Şöyle 6-7 senedir elimde sürünen bir Maraş kitabım var... Çalışmanın esası, Maraş’ın 1800 lerdeki Ermeni yaşamını anlatan Ermenice bir kitaba dayanıyor. Ama ben, bahsedilen yerler; yemekler; yerleşim bölgeleri hakkında o kadar araştırma yaptım ki, artık yeni bir kitap olup çıktı. Tam yayınlamayı düşünürken, Kırklareli’nde Yahudileri anlatan bir kitap okudum, çok etkilendim. Ve stilimi değiştirmeye karar verdim, kitap da öylece kaldı. İnşallah ölmeden önce yayınlarım!
Kitabı yayınlayamadım ama çok şey öğrendim...! Antep ve Maraşdaki “çocukların okula gitmesi” yani eğitim hayatı bugün azınlık dediğiniz Ermeniler tarafından başlatılmış. Antep ve Maraş’ta tekstil işi müthiş yaygın olduğu için yerel deyimle cülha denilen dokumacı ustalarının yanına yerel deyimle şeert/ çırak olarak giren küçük yaştaki erkek çocuklar, okuma yazmayı ustalarından öğrenirlermiş. Buraya yazdığım kitaptan bir parağraf almak istiyorum:
...............
Burada bahsettiğimiz gibi Maraşlı cülhalar/çulcular çok fakirlerdi. Özellikle de yarım düzine yani altı çocuklu olanlar, ailelerini geçindirebilmek için çok basit bir hayat yaşarlardı. Cülhalerin çalıştığı evler, eskiden okul gibiydi, hayatı öğrenirlerdi. Genellikle birden fazla çulcu beraber çalışırdı. Kendilerine yardım etsin diye çocuk çıraklar tutarlardı. Arada, çok nadir olarak okuma yazma bilen bir çulcu bulurdunuz. Bazen de papaz ve yardımcı papazlar boş zamanlarında kuyu işi/dokuma işi yaparlardı. Bunların yanına çalışan genç insanlar ödül olarak okuma yazma öğretirlerdi. Örneğin ben,(Ermenice kitabın yazarı) Karamanlı alfabesini Karamanlı Çulcu hanında öğrendim. Maraş çulcu hanları, birçok insanın okuma yazma öğrenmesi için adeta okul olmuştur.

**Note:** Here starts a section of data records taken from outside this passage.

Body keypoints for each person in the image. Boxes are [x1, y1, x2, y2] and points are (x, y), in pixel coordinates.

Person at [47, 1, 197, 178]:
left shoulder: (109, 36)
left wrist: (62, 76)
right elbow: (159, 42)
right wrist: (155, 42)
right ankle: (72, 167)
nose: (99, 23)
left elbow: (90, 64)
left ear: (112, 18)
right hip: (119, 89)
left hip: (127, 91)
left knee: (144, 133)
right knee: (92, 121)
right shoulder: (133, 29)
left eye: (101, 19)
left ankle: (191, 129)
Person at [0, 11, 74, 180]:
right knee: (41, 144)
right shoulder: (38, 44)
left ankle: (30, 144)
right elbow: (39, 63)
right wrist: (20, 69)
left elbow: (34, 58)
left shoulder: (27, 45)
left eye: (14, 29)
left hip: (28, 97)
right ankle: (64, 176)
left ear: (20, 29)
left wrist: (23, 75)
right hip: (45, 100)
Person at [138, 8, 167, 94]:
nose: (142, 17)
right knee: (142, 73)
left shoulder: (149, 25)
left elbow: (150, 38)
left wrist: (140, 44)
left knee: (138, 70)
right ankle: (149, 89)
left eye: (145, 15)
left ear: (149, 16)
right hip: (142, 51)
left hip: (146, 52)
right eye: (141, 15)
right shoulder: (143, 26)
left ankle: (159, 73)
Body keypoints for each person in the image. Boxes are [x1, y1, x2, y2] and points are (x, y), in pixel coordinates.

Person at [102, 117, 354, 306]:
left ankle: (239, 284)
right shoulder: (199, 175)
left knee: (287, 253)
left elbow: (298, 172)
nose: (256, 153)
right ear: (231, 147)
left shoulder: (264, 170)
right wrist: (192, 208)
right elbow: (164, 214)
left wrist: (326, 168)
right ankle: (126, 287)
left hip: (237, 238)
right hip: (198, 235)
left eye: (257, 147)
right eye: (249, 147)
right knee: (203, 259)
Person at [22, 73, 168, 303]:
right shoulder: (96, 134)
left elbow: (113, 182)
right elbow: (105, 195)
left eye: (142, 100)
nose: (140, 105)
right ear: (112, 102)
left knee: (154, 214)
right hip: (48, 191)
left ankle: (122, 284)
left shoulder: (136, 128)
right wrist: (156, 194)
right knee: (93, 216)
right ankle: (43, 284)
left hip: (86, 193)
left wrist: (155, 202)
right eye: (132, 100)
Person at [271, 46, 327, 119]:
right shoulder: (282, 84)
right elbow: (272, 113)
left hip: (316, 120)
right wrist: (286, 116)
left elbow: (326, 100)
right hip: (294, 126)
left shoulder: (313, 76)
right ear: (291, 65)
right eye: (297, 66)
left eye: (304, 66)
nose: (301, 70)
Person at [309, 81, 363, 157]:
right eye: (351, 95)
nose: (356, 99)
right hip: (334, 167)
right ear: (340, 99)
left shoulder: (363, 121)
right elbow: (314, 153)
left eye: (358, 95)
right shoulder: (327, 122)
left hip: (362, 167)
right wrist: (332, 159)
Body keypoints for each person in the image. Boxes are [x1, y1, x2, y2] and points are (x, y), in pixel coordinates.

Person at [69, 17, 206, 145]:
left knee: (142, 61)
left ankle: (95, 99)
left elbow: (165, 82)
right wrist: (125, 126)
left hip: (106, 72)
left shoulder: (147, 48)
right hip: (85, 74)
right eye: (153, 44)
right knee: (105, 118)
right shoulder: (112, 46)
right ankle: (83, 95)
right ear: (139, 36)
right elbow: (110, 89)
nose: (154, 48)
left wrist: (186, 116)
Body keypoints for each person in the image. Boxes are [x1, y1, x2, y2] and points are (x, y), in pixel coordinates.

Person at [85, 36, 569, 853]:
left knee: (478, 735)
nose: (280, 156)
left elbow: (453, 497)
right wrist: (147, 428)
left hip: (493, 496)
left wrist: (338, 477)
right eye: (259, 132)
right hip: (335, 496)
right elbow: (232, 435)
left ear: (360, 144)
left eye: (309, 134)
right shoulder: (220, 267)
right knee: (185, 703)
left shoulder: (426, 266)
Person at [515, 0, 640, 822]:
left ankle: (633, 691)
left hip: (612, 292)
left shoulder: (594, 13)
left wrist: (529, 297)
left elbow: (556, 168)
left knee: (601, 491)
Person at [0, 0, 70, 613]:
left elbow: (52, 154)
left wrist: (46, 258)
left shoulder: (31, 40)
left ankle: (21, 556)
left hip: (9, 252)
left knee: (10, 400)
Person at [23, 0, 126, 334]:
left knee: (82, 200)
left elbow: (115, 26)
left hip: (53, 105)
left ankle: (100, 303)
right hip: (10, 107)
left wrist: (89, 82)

Yukarda bahsedilen yıllardan sonra Amerikalı Misyonerler gelmiş, Ermeniler için açtıkları İngilizce Okullarda üst düzey eğitim vermiş, iyi öğrenciler yetiştirmişler. Protestanlar için açılan bu okulları daha sonra Katolik ve Gregoryanların okulları takip etmiş. Nitekim, bugün Antep’de Kendirli Kilisesi’nin yanında bulunan iki katlı bina, bu okullardan birisinin binasıdır. Yine Antep’de Meryem Ana Kilisesi/Kurtuluş Cami arkasındaki binaları ise sağolsun Büyükşehir Belediye Başkanımız yıktı, eğitim tarihine esaslı bir darbe vurdu.

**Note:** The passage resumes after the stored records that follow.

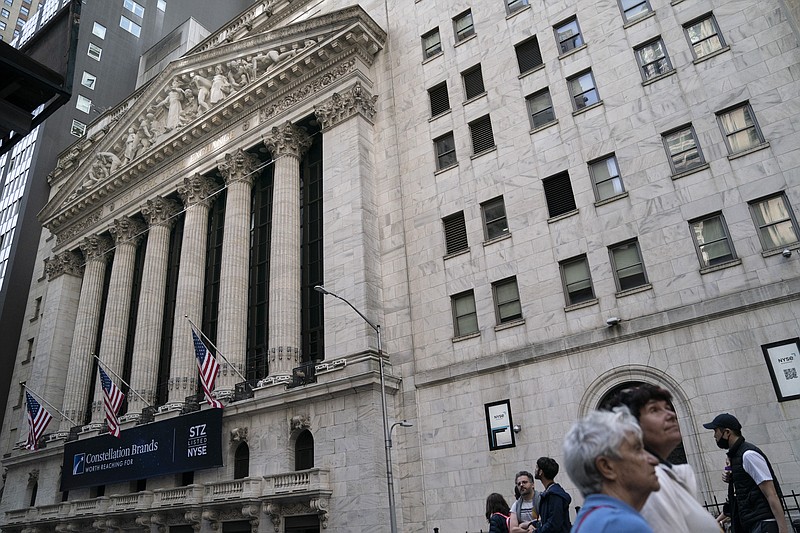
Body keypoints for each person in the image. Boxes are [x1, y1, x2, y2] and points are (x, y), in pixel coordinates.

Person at [606, 384, 721, 532]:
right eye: (654, 410)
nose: (671, 414)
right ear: (631, 427)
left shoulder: (668, 474)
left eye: (668, 407)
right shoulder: (646, 482)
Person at [563, 408, 660, 532]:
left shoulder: (592, 520)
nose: (653, 459)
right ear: (607, 467)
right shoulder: (622, 524)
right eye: (637, 449)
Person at [703, 413, 788, 533]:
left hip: (763, 523)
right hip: (752, 523)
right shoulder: (736, 456)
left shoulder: (748, 455)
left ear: (727, 432)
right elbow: (741, 495)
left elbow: (771, 494)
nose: (714, 436)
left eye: (715, 431)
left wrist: (783, 530)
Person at [530, 457, 571, 533]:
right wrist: (534, 524)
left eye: (536, 467)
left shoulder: (555, 495)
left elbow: (554, 524)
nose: (535, 470)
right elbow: (547, 520)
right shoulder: (549, 493)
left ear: (541, 472)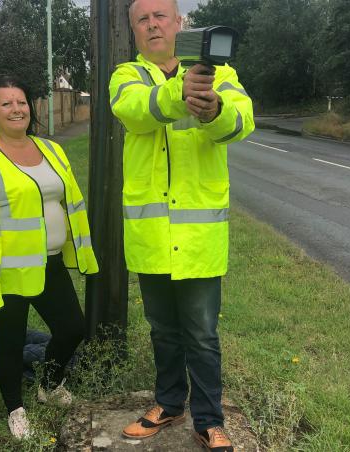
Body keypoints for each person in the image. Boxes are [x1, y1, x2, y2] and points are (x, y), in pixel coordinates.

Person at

Dikkat ederseniz hep kiliselerin yanında açılan okulları daha sonra Müslümanlar örnek alıp, Camilerin yanında okullar açmışlar. Cumhuriyetten sonra ise, çağdaş eğitim seviyesinde eğitim veren okullar açılmış.
Demek istediğim, azınlık okulları deyip, geçmemek gerek… Eğitim tarihimizin temeli oralarda yatıyor. Bakın, bu okullardan birisi, Tarsus Amerikan Koleji, Kasım ayında kuruluşunun 125. Yılını kutlayacak, güzel bir olay değil mi?